E nel video di presentazione, che si apre proprio con tante immagini dell’autostrada, è proprio Pasqualino Pugliese, responsabile del progetto per conto del Comune a dare una connotazione politica a quell’opera e a legarla all’autostrada. «La street art ha un valore civile, è un’arte pubblica, nei contesti degradati li fa diventare qualificati. In questo caso questo murales di casa Manfredi aggiunge al linguaggio generale e al valore civile anche un valore politico specifico. Dice a chi arriva dall’autostrada: “Reggio Emilia è questa cosa qua, è una città resistente, è una città partigiana, che sa da sempre da quale parte stare”».

Insomma, l’intento propagandistico e politico è dichiarato fin da subito, ma per diffonderlo non ci si è preoccupati della possibile infrazione al codice della strada. Il murales può piacere o no, può anche essere discutibile dal punto di vista dell’opportunità, ma quel che è certo è che non può essere un lasciapassare per imporre un'identità per una città che non ha ancora fatto i conti del tutto col suo passato.

La Resistenza è stata molto di più, purtroppo, dell’eccidio dei Manfredi. È stata una guerra civile dove a quasi 80 anni di distanza, una parte delle centinaia di vittime innocenti dei partigiani rossi, non ha mai ricevuto attenzioni con vista sull’autostrada più importante d’Italia. Dimenticarle e presentare solo una parte della storia è l’ennesimo affronto.

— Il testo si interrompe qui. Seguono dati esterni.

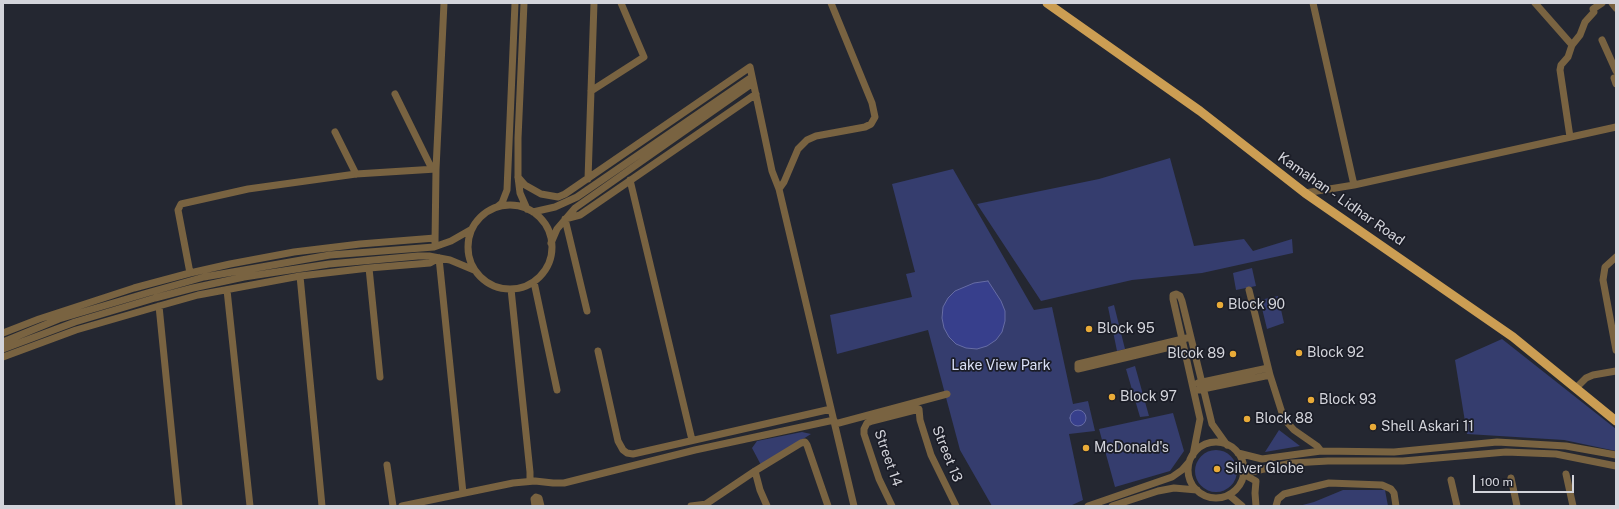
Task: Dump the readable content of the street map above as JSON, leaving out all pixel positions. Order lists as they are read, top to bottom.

E l’ennesima operazione di propaganda che pretende che tutti si identifichino con una lettura parziale della storia e che rende il murales di Case Manfredi molto simile alle scritte nero pece sulle case fasciste per dire che “è l’aratro che traccia il solco, ma la spada che lo difende”. O alle edicole votive ai crocicchi delle strade nella Buenos Aires anni ’50 dove poter dire che “Evita dignifica, Peròn cumple”. O, cambiando sponda, ai messaggi stradali della Spagna repubblicana o nella Cuba castrista.